Comment Re:so 1h every 10 day per citizen (Score 1) 338

That gives about 30 vacuum-hours per year per citizen, or about 1h per 10 days (rounding in different directions).

Sounds like quite an overestimate to me, just not so far over that it is patently obvious.

Vacuuming isn't something people enjoy doing. It's a "get it done" activity. So, what, a few minutes on each floor in the house? So 15 minutes for the whole house? Then we have to figure that several people live in that house. Also, I'm not sure about every ten days. I'm sure some people vacuum that often, but others probably don't vacuum at all. (no carpet in my house, also, some people with carpet just don't care to vacuum more than once every six months) So, every three weeks maybe? So, 0.25 hours / 5 citizens / 21 days * 356 days/year = 0.9 hours/citizen/year.

I think it's a serious over-estimate, but obviously, without either of us knowing the actual numbers, neither of us really knows.

Comment Re:My two cents (Score 1) 338

Even if the initial cost goes up you can easily break even long, long before the item expires.

...and they'd do good to emphasize that, and also, avoid exaggerating other claims.

Part of the problem with CFLs ten years ago was that the packaging advertised that you'd save $230/year and that they would last for a decade. Then, some of the early ones would go bad within a few months, leaving people to feel like they were a complete waste of money.

The smart thing would be to have a table on the back of the box, showing "if you use a bulb ___ hours a day" and indicate both how long it takes to pay back the initial investment for the bulb and how much you'll save after that and how long the bulb will last being used that much. I use my bulbs eight hours a day at least, which means using a 25 watt CFL vs. a 100 watt incandescent saves me $2.34/month, and so even when the bulbs were $5 a piece and dying a few months after purchase, they were still saving me money. ...but the box didn't say that, because it was focused on something ridiculous like one hour a day of use, just so that they could claim the things would last 20 years. Maybe in sunny California people only use their bulbs one hour a day, but where I live, the skies are overcast all winter long and so if you don't turn on some lights in your house during the day you're going to end up with a sleep disorder.
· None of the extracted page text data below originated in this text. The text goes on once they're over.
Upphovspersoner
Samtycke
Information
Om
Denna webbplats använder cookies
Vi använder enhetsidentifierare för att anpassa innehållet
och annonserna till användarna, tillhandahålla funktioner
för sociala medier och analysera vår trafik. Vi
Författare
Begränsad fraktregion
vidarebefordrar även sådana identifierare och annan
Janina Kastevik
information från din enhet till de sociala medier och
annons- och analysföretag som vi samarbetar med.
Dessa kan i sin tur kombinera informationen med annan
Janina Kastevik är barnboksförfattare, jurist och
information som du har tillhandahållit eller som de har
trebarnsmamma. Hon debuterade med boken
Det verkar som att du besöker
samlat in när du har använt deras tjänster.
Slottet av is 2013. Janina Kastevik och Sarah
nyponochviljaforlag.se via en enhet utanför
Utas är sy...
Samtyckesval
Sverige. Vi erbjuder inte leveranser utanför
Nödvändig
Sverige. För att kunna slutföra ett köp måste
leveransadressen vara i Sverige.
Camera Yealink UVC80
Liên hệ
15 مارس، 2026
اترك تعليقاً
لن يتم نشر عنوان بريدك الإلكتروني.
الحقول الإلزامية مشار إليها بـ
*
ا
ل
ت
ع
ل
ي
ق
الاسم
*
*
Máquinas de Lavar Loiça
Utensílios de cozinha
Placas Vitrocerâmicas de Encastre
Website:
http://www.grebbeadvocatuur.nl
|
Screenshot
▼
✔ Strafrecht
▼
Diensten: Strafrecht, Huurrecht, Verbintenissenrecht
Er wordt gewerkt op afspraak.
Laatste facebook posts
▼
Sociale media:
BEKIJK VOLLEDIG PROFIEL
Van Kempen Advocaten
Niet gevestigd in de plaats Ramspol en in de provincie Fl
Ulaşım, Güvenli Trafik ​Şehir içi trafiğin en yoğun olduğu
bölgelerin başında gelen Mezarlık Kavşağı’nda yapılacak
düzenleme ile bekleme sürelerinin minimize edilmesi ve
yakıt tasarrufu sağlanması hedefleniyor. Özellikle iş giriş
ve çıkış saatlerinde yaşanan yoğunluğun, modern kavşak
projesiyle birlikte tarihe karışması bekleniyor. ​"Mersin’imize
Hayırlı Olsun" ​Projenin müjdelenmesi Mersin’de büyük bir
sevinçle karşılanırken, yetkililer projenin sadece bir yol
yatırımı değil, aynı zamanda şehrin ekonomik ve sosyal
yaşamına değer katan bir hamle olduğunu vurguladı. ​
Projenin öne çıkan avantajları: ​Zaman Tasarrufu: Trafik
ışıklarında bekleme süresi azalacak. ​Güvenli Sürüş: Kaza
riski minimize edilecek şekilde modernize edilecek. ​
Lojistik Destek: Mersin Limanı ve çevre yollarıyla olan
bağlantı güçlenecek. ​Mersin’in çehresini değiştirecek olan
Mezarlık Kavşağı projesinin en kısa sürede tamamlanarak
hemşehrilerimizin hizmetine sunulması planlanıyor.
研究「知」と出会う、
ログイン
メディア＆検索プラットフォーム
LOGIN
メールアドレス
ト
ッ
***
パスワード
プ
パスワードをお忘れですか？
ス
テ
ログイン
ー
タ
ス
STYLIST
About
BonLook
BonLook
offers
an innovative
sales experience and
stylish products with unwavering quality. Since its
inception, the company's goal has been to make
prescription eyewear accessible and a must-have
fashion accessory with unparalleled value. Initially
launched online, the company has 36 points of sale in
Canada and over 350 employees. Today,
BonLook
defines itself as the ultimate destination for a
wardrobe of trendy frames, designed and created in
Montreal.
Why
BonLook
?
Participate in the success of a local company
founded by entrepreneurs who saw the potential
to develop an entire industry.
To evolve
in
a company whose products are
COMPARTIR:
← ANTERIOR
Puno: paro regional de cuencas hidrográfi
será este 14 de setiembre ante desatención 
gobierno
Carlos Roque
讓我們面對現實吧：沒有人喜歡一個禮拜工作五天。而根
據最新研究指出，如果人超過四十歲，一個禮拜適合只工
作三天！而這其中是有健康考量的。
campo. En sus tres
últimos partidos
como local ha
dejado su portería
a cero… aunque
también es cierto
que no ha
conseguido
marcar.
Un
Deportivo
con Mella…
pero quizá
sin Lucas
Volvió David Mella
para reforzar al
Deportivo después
So people buy the bulbs which claim to last at least 10 years, use them 10 times as much as the people who wrote the info on the box assumed, and when the things die in six months (still earlier than indicated even in terms of lifetime hours, because just like the manufacturer underestimated daily usage, they also overestimated how many hours the bulb would last), they assume the bulbs were a waste of money and don't buy more.

Education only works if you're completely honest with people. Otherwise they detect some of your bullshit and assume everything else you said was bullshit too. Give them an expensive bulb that they're already adverse to buying due to the cost, tell them it'll last 10 years, then have it last not even as long as a cheap incandescent, and they're going to instantly forget any claims you made about it also saving them money on their electric bill. You already lied to them once, so they're not going to continue to trust other claims you make.

I imagine the reason this shit always comes down to passing a new law is because people just aren't that interested in education and choice. When they try education, they're not honestly wanting to educate so that people can choose what's best for them, they're trying to force someone to make the decision they want. So they exaggerate all of the positive features and completely fail to tell people what negative features to expect. It's manipulation, perhaps manipulation that is everyone's own best interest, but manipulation none the less. People don't like being manipulated, and so as soon as they catch on, they resist the "education" and go back to doing what they were doing before. So, having failed to control people with manipulation, they resort to controlling people with laws. It's the logical next step.